LLaVA-NeXT is an extension of LLaVA. TRT-LLM currently supports Mistral-7b and Nous-Hermes-2-Yi-34B variant of LLaVA-NeXT.

  1. Download Huggingface model weights. These models have both visual and LLM components unlike BLIP2 example which downloads only LLM components from Huggingface.
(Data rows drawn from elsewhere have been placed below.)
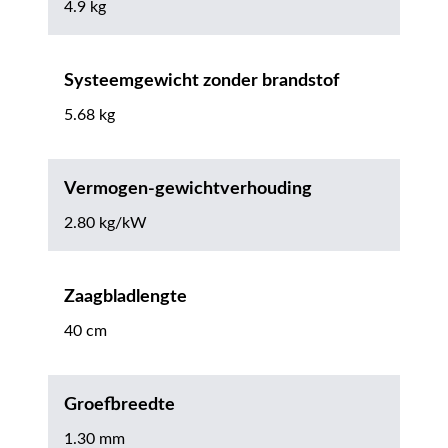
4.9 kg
Systeemgewicht zonder brandstof
5.68 kg
Vermogen-gewichtverhouding
2.80 kg/kW
Zaagbladlengte
40 cm
Groefbreedte
1.30 mm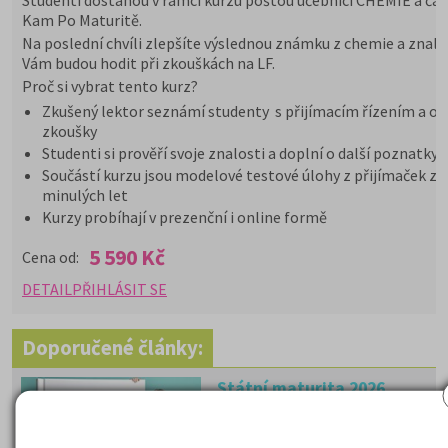
Studenti dostanou v rámci kurzu poštou učebnici CHEMIE a čas
Kam Po Maturitě.
Na poslední chvíli zlepšíte výslednou známku z chemie a znalo
Vám budou hodit při zkouškách na LF.
Proč si vybrat tento kurz?
Zkušený lektor seznámí studenty s přijímacím řízením a or
zkoušky
Studenti si prověří svoje znalosti a doplní o další poznatky
Součástí kurzu jsou modelové testové úlohy z přijímaček z
minulých let
Kurzy probíhají v prezenční i online formě
5 590 Kč
Cena od:
DETAIL
PŘIHLÁSIT SE
Doporučené články:
Státní maturita 2026
I v roce 2026 mohou studenti
u společné části volit mezi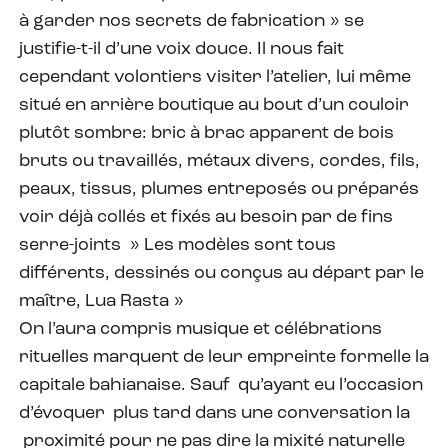
à garder nos secrets de fabrication » se
justifie-t-il d’une voix douce. Il nous fait
cependant volontiers visiter l’atelier, lui même
situé en arrière boutique au bout d’un couloir
plutôt sombre: bric à brac apparent de bois
bruts ou travaillés, métaux divers, cordes, fils,
peaux, tissus, plumes entreposés ou préparés
voir déjà collés et fixés au besoin par de fins
serre-joints » Les modèles sont tous
différents, dessinés ou conçus au départ par le
maître, Lua Rasta »
On l’aura compris musique et célébrations
rituelles marquent de leur empreinte formelle la
capitale bahianaise. Sauf qu’ayant eu l’occasion
d’évoquer plus tard dans une conversation la
proximité pour ne pas dire la mixité naturelle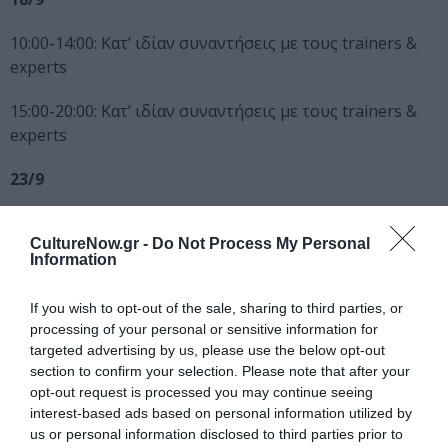
10:00-14:00: Κατ’ ιδίαν συναντήσεις με τους trainers &
experts
15:00-20:00: Κατ’ ιδίαν συναντήσεις με τους trainers &
experts
23/9
Παρουσίαση των projects σε μια ομάδα Ευρωπαίων
CultureNow.gr -
Do Not Process My Personal
παραγωγών.
Information
Όροι & Προϋποθέσεις συμμετοχής:
If you wish to opt-out of the sale, sharing to third parties, or
processing of your personal or sensitive information for
Η πρόσκληση απευθύνεται σε επαγγελματίες
targeted advertising by us, please use the below opt-out
κινηματογραφιστές που έχουν κάποια υπό ανάπτυξη
section to confirm your selection. Please note that after your
ιδέα/ κινηματογραφικό σχέδιο για μεγάλου μήκους
opt-out request is processed you may continue seeing
ταινία και βρίσκονται στα αρχικά στάδια επεξεργασίας.
interest-based ads based on personal information utilized by
us or personal information disclosed to third parties prior to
       export MODEL_NAME="llava-v1.6-mistral-7b-hf" #for 34b variant "llava-v1.6-34b-hf"
       git clone https://huggingface.co/llava-hf/${MODEL_NAME} tmp/hf_models/${MODEL_NAME}
    
  2. Generate TRT-LLM engine for visual component

    python ./convert_checkpoint.py \
        --model_dir tmp/hf_models/${MODEL_NAME} \
        --output_dir tmp/trt_models/${MODEL_NAME}/fp16/1-gpu/vision \
        --dtype float16
    
    trtllm-build \
        --checkpoint_dir tmp/trt_models/${MODEL_NAME}/fp16/1-gpu/vision \
        --output_dir tmp/trt_engines/${MODEL_NAME}/fp16/1-gpu/vision \
        --remove_input_padding disable \
        --bert_attention_plugin disable \
        --max_batch_size 8
    
    # copy the image newlines tensor to engine directory
    cp tmp/trt_models/${MODEL_NAME}/fp16/1-gpu/vision/image_newlines.safetensors tmp/trt_engines/${MODEL_NAME}/fp16/1-gpu/vision
    
  3. Generate TRT-LLM engine for LLaMA following example in examples/llama/README.md

    python ../llama/convert_checkpoint.py \
        --model_dir tmp/hf_models/${MODEL_NAME} \
        --output_dir tmp/trt_models/${MODEL_NAME}/fp16/1-gpu/llm \
        --dtype float16
    
    trtllm-build \
        --checkpoint_dir tmp/trt_models/${MODEL_NAME}/fp16/1-gpu/llm \
        --output_dir tmp/trt_engines/${MODEL_NAME}/fp16/1-gpu/llm \
        --gpt_attention_plugin float16 \
        --gemm_plugin float16 \
        --use_fused_mlp=enable \
        --max_batch_size 8 \
        --max_input_len 4096 \
        --max_seq_len 5120 \
        --max_num_tokens 32768 \
        --max_multimodal_len 32768 # 8 (max_batch_size) * 4096 (max_input_len)
    
  4. Run

    python ../multimodal/run.py \
        --max_new_tokens 30 \
        --hf_model_dir tmp/hf_models/${MODEL_NAME} \
        --engine_dir tmp/trt_engines/${MODEL_NAME}/fp16/1-gpu \
        --input_text "Question: which city is this? Answer:"
    
  5. (Optional) Different quantization methods supported in LLaMA can be applied to LLaVA-Next as well, such as INT4/INT8 weight-only, SmoothQuant, and INT4 Activation-Aware Quantization (AWQ). Detailed instructions can be found in LLaMA README.

    For example,

    # INT4 weight only
    python ../llama/convert_checkpoint.py \
         --model_dir tmp/hf_models/${MODEL_NAME} \
         --dtype float16 \
         --output_dir tmp/trt_models/${MODEL_NAME}/int4_weightonly/1-gpu/llm \
         --use_weight_only \
         --weight_only_precision int4
    
    # INT4 AWQ
    python ../quantization/quantize.py \
         --model_dir tmp/hf_models/${MODEL_NAME} \
         --output_dir tmp/trt_models/${MODEL_NAME}/int4_awq/1-gpu/llm \
         --dtype float16 \
         --qformat int4_awq \
         --calib_size 32
    

    Then follow the same trtllm-build and run.py steps as before. NOTE: for trtllm-build command, do not use --use_fused_mlp=enable in these quantization modes.